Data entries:
^^^^^^^^

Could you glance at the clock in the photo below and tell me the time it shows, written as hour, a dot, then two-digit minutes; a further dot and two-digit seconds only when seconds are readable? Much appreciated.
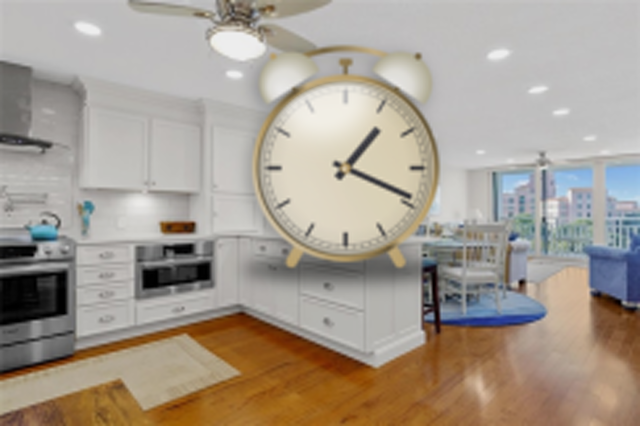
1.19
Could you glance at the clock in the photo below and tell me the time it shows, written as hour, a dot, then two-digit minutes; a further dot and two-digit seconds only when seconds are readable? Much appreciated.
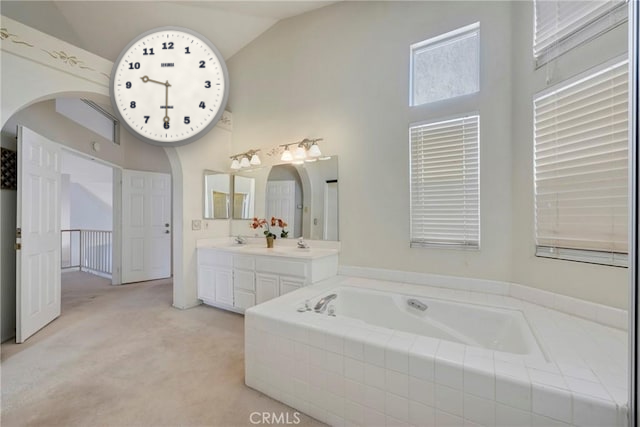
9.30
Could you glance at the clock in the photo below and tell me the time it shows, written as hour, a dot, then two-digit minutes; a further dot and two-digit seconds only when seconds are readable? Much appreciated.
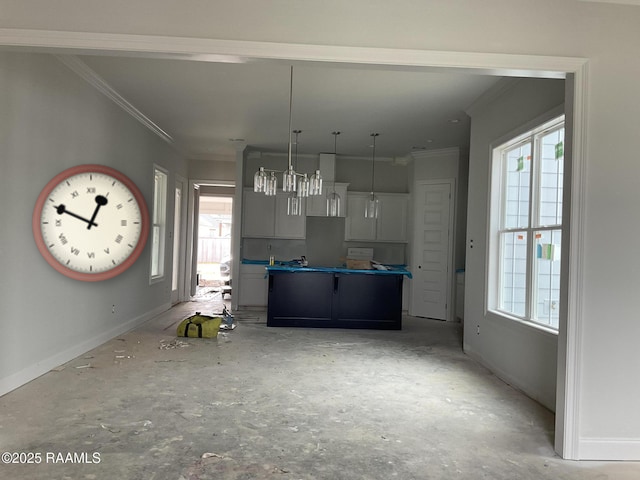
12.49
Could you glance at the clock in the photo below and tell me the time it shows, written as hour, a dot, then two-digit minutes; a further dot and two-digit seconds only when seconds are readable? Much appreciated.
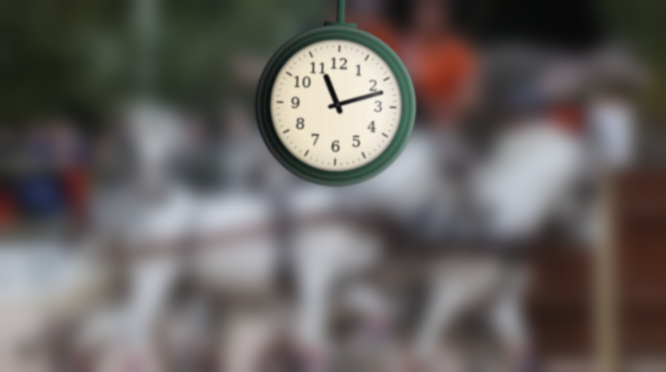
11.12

^^^^^^^^

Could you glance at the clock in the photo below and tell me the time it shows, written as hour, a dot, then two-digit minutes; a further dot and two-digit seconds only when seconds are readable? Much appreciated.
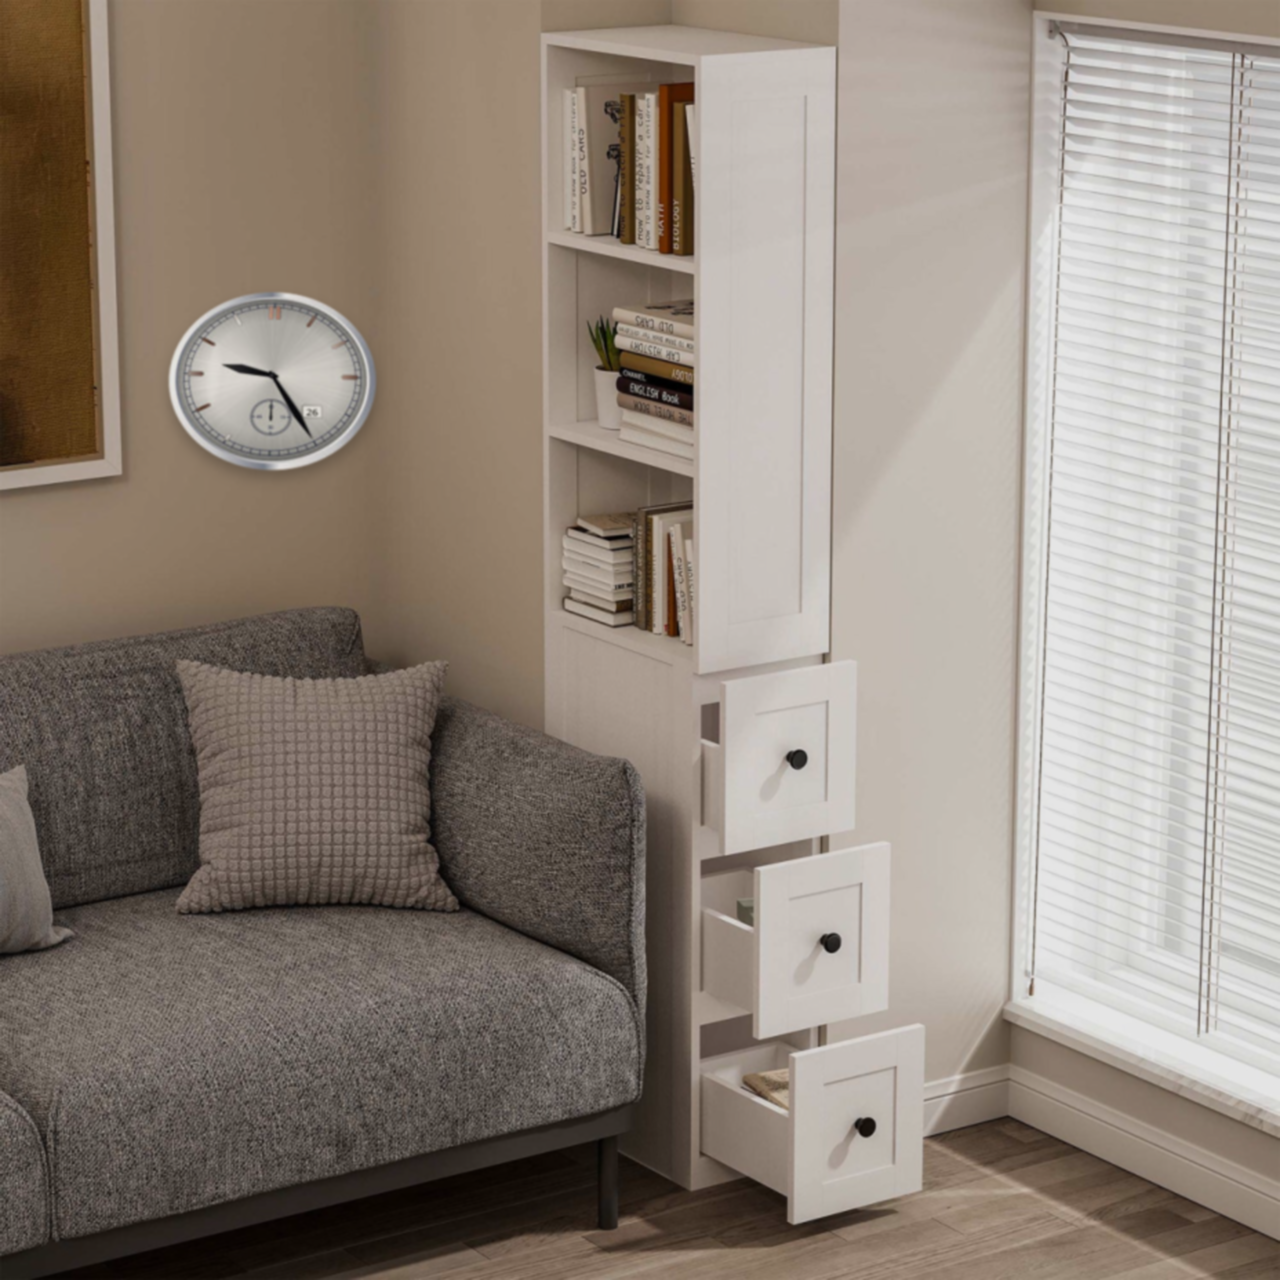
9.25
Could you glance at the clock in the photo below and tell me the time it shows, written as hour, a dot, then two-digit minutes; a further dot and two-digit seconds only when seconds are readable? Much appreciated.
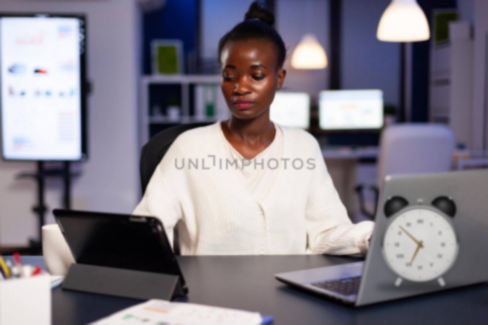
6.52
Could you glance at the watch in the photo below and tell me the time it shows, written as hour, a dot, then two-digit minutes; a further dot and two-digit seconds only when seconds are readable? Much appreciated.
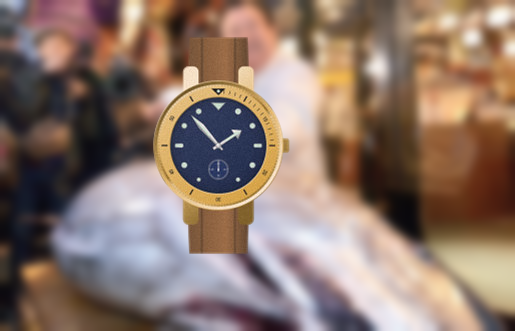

^^^^^^^^

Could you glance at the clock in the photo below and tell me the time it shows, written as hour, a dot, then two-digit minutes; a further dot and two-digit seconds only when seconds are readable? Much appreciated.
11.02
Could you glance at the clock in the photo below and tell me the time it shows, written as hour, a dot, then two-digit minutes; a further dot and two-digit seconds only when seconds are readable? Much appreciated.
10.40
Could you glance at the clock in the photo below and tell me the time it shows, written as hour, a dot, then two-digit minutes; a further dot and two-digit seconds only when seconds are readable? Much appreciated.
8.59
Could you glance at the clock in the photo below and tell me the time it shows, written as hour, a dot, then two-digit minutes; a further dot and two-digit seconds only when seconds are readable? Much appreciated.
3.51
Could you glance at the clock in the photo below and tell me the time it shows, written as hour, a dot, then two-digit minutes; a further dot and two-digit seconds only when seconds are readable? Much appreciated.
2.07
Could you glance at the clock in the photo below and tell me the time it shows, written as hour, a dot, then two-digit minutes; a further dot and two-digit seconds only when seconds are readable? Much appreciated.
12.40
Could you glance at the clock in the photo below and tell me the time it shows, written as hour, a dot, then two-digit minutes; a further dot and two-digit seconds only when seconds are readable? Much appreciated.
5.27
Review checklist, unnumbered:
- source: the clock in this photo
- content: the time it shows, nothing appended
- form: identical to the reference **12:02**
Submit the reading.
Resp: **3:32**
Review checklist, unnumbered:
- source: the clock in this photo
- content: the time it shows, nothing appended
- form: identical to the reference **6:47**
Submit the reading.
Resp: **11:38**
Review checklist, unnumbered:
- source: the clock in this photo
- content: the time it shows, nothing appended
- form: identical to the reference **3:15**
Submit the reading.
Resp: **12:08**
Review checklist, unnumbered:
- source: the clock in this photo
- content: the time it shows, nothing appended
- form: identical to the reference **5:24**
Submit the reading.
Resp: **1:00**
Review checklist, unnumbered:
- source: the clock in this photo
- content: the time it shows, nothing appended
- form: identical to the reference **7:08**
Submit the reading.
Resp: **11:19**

^^^^^^^^

WHAT THE TASK ASKS
Return every line of the rows above that contains the string "identical", matching case.

RESPONSE TO THIS EXERCISE
- form: identical to the reference **12:02**
- form: identical to the reference **6:47**
- form: identical to the reference **3:15**
- form: identical to the reference **5:24**
- form: identical to the reference **7:08**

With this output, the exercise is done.